だいたいたった2%の増税(これは失礼ないい方かもしれませんが、私の本音です)で、あれこれと延期理由をこじつけて、さらに来年度は実施すると宣言までして、しぶしぶやろうとする姿勢には、税に対する国民の信頼を勝ち得なかった使い方の問題を露呈しているようにも思えるのです。
社会保障費の増加傾向は周知の事実です。他方で、アメリカと比べ金額的には低いですがGDP比率でいえば、その財政赤字額は異常なものになっています。この財政赤字に目を向けないことをいつまでもやっておられないでしょう。次の世代に負担を繰り延べすることはもう許されない段階でしょう。
社会保障費増大に対応するのに、2%の消費税増税では足りないことは明らかです。それを渋るのであれば、支出を大幅削減するしかありません。
また記事を離れて書いてしまいました。まず記事の取り上げた問題を引用しましょう。
<自家用乗用車にかかる税負担の軽減を巡り、年末の2019年度税制改正に向けた関係省庁の攻防が本格化している。>どういう問題かというと、
<19年10月に消費税率が10%に引き上げられるのに合わせ、経済産業省は燃費性能に応じて課税する新税の導入凍結などを主張。これに対し、総務省は「地方自治体の税収減につながる」などと反発している。減税は消費増税の影響を緩和する経済対策として検討されており、具体的な手法や期間などが焦点となる。【岡大介】>
<燃費性能に応じて課税する新税>は、地球環境問題対応はもちろん大気環境・健康保全、化石燃料消費の削減など、これからの環境政策として重要な施策の一つでしょう。それを消費税増税の緩和策として凍結するといった考え方には疑問です。総務省の主張する自治体の税収減になるという見方もどうかと思います。
この経産省の考えは、安倍首相の指示にしたがったもののようです。
<安倍晋三首相は消費増税を予定通り行うと表明した15日の臨時閣議で、自動車関連の減税を検討するよう指示した。高額商品である自動車は増税前の駆け込み需要や反動減が大きくなりやすい。減税は、増税後の購入を促して景気やメーカーの業績への影響を緩和するのが狙いだ。>安倍政権はトランプ政権ほどではないですが、環境保全に熱心でない政権の一つかもしれません。
すでに<与党税制調査会の幹部は「1~2年間の時限措置なら自治体の減収分を国の予算で補える」としており、時限的な減税には前向きだ。>という凍結案が支持される方向にあるようですね。

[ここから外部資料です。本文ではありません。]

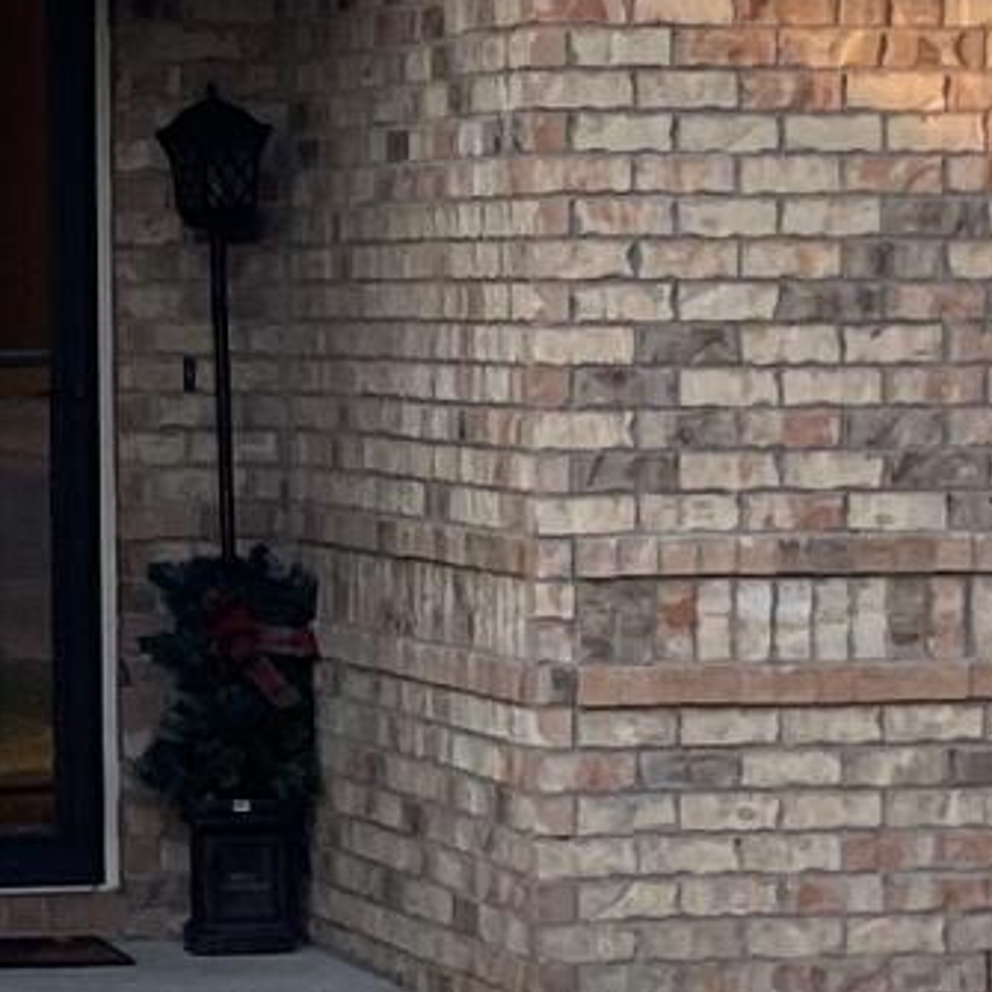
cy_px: -15
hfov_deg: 8.5
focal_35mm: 206
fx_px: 6679
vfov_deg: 8.4
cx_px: 409
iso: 32
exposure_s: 1/373
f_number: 1.8
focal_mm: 4.25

ところで、経産相の世耕氏と、対立する総務相の石田氏、いずれも和歌山県ですね。二階氏と合わせると、めずらしく和歌山県が政権中枢で重要な地位を占めているように思うのですが、それがいいことかどうかは別にして。
ただ、世耕氏は安倍首相の側近として長くつとめ、高い評価を得ているのに対し、石田氏は初めての入閣でこれまでもそれほど表舞台で目立った活動はされていなかったようにおもえます(知らないだけかもしれませんが)。どうもこのような立ち位置からすると、しかも消費増税を無難なく進めたい安倍政権からすると、経産相の凍結案に分がありそうですね。
そんなはしたない議論は置いておいて、きちんとそれぞれの政策目的に応じた税制議論をしっかりと公開でやってほしいものです。だいたい2%の消費増税のために、減税策をあれこれ打ち出し、そこには重要な環境規制を骨抜きにするような対応でよいのか、はなはだ疑問に感じます。
こうなると、林野庁が打ち出している新森林環境譲与税なんかも怪しくなるのでしょうか。なぜ2%の増税で、あたふたし、かえって減税策がはびこるようなことになるのか、どうも本質論が、そして税制のあり方が国民の理解を得るような運びになっていないことに問題があるように感じるのです。
今日はこの辺でおしまい。また明日。